Rusty got better the farther we went, enjoying the stops but much more ready to come back to the new space we called home.
Home is where you park it, even for a short while:
Rusty relaxed after his walk while we worked. As we exercised a few cars went by and a couple of bicycles until a power walking white man about our age with a gray flat top and piercing blue eyes stared at us as he strode past and his look was so disapproving and his face was creased in such a scowl we talked it over, admitted we both got a strong negative vibe and decided to get going right away.

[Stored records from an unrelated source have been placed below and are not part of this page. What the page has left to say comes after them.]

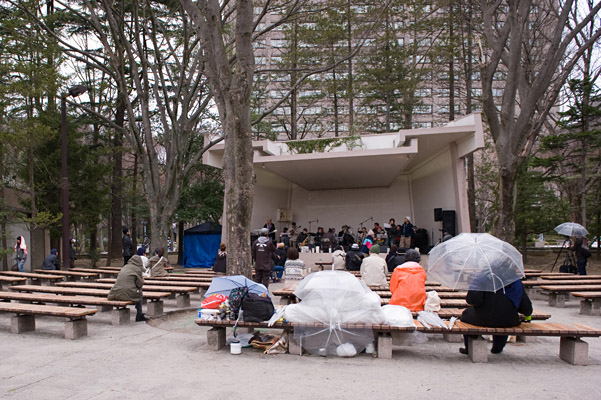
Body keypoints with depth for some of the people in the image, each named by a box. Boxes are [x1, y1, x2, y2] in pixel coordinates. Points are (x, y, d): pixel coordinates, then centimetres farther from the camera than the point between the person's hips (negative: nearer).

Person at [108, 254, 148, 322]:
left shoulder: (124, 267, 18)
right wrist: (142, 281, 21)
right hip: (127, 294, -6)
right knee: (139, 293, 23)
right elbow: (139, 284, -2)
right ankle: (139, 316, 23)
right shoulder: (138, 269, -2)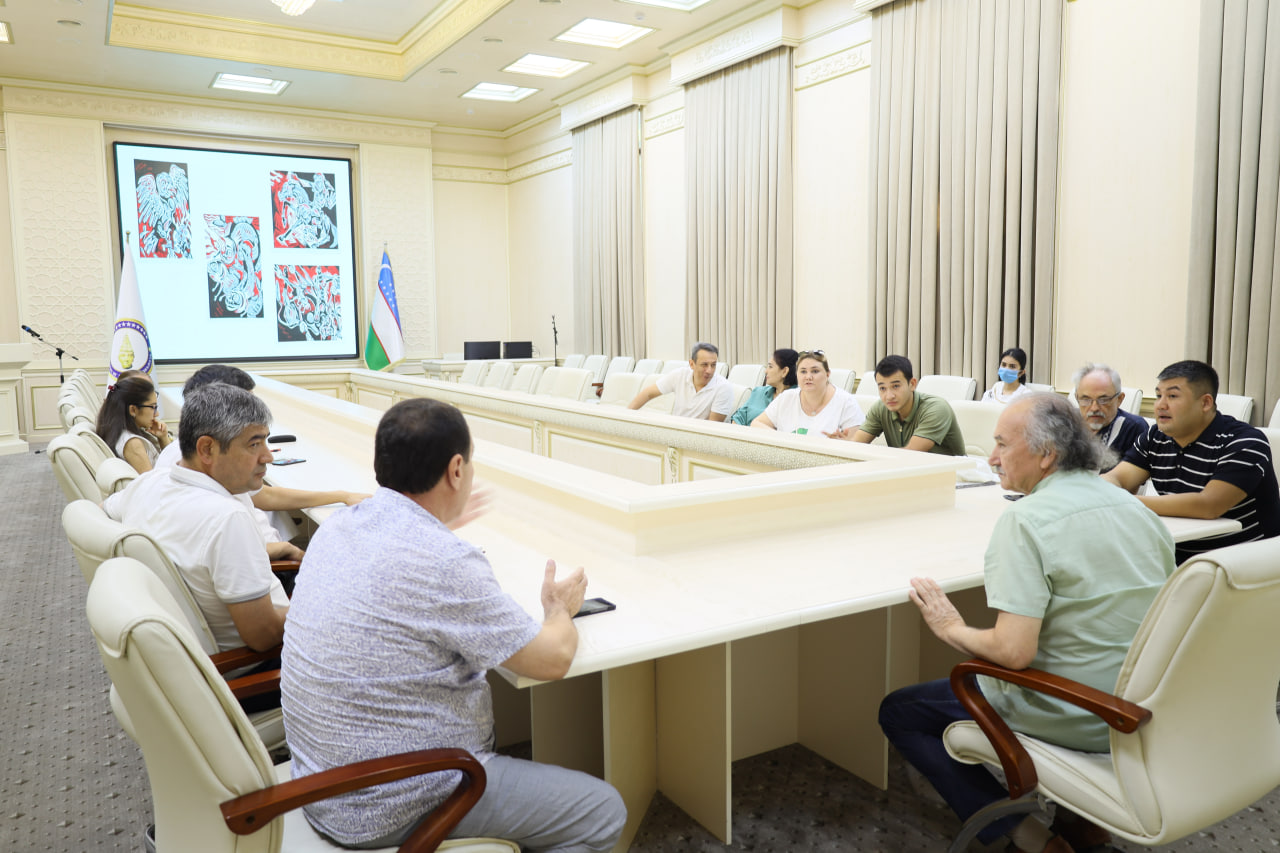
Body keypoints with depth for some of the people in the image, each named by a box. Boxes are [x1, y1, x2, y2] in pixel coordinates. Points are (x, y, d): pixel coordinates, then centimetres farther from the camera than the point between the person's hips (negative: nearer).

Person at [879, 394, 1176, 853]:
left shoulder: (1026, 519, -22)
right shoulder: (1139, 509, 1)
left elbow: (1014, 652, -28)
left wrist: (952, 628, -9)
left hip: (1067, 719, -8)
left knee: (897, 712, 8)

I am very sensitive to the idea of not screwing things up for others who might come after us, so beyond leaving no trace I also want to leave no pissed off residents in our wake. I see it all the time at work in Key West where people who live in houses are always on the look out for nomads wrecking their zen. I didn't much want the Gauleiter of Glen Arbor bringing code compliance crashing down with a No Parking sign on this inoffensive little pull out. We scooted with our tails between our legs sitting on our towels to absorb the seat from our tabada.
It was a lovely cool sunny morning which made the indoor outdoor living easy. Its true though that van living is very weather dependent. Later we found ourselves parked and listening to rain pouring down. It was snug all right but not conducive o the indoor/outdoor living you see here. I walked Rusty between downpours and we retreated to the tiny cabin as the rain returned.
Our routines are forming and we have to remember to filter water from the tank for our drinking bottles stored in the fridge. Our trash can is tiny and needs frequent emptying. And that involves at the can recycling separation pulling the few cans and few recyclables from the small container. Oh, and then the porta-potty needs its own emptying routines.
But then you get a front row fridge when local supplies are for salmon the honor system. Traverse City is the capital of cherry production I believe. If not, it should be as they are delicious.
How much time could I spend with a camera gawping at the scenery in these northern fields and towns and woods?
Long straight roads undulating across all this greenery:
My sailor buddy Webb likes life on the ocean, the open spaces of salt water but for a mere van driver like me the colors of the Great Lakes and the wooded shorelines and indentations make for great views.
And if you're in a. van they sometimes even welcome you. How about that?